• WHAT YOU SHOULD DO: Each line that includes the word "HackerRank" should be copied from the records.

• RECORDS FOR THIS TASK:
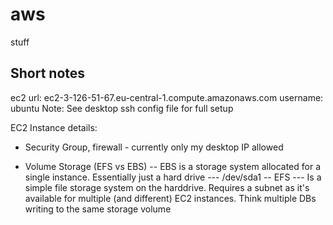# aws
stuff

## Short notes
ec2 url: ec2-3-126-51-67.eu-central-1.compute.amazonaws.com
username: ubuntu
Note: See desktop ssh config file for full setup

EC2 Instance details:
- Security Group, firewall - currently only my desktop IP allowed

- Volume Storage (EFS vs EBS)
-- EBS is a storage system allocated for a single instance. Essentially just a hard drive
--- /dev/sda1
-- EFS 
--- Is a simple file storage system on the harddrive. Requires a subnet as it's available for multiple (and different) EC2 instances. Think multiple DBs writing to the same storage volume
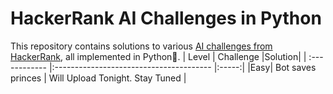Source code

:# HackerRank AI Challenges in Python
This repository contains solutions to various [AI challenges from HackerRank](https://www.hackerrank.com/domains/ai), all implemented in Python🐍.
| Level | Challenge                               |Solution|
| :------------ |:--------------------------------------- |:-----:|
|Easy| Bot saves princes  | Will Upload Tonight. Stay Tuned                       |
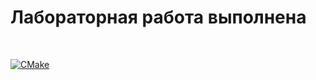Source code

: #  Лабораторная работа выполнена #
<br/>

[![CMake](https://github.com/sergey75350/PROJ/actions/workflows/cmake.yml/badge.svg)](https://github.com/sergey75350/PROJ/actions/workflows/cmake.yml)
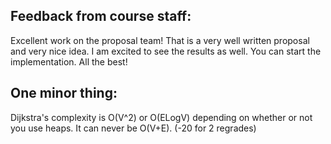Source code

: ## Feedback from course staff:
Excellent work on the proposal team! That is a very well written proposal and very nice idea. I am excited to see the results as well. You can start the implementation. All the best!

## One minor thing:
Dijkstra's complexity is O(V^2) or O(ELogV) depending on whether or not you use heaps. It can never be O(V+E).
(-20 for 2 regrades)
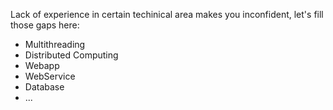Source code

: Lack of experience in certain techinical area makes you inconfident, let's fill those gaps here:
* Multithreading
* Distributed Computing
* Webapp
* WebService
* Database
* ...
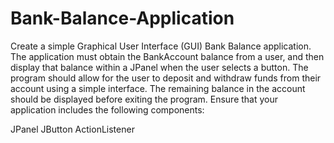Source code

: # Bank-Balance-Application

Create a simple Graphical User Interface (GUI) Bank Balance application. The application must obtain the BankAccount balance from a user, and then display that balance within a JPanel when the user selects a button. The program should allow for the user to deposit and withdraw funds from their account using a simple interface. The remaining balance in the account should be displayed before exiting the program. Ensure that your application includes the following components:

JPanel
JButton
ActionListener
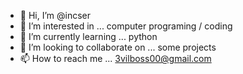 - 👋 Hi, I’m @incser
- 👀 I’m interested in ... computer programing / coding
- 🌱 I’m currently learning ... python
- 💞️ I’m looking to collaborate on ... some projects
- 📫 How to reach me ... 3vilboss00@gmail.com

<!---
incser/incser is a ✨ special ✨ repository because its `README.md` (this file) appears on your GitHub profile.
You can click the Preview link to take a look at your changes.
--->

• ANSWER SECTION:
:# HackerRank AI Challenges in Python
This repository contains solutions to various [AI challenges from HackerRank](https://www.hackerrank.com/domains/ai), all implemented in Python🐍.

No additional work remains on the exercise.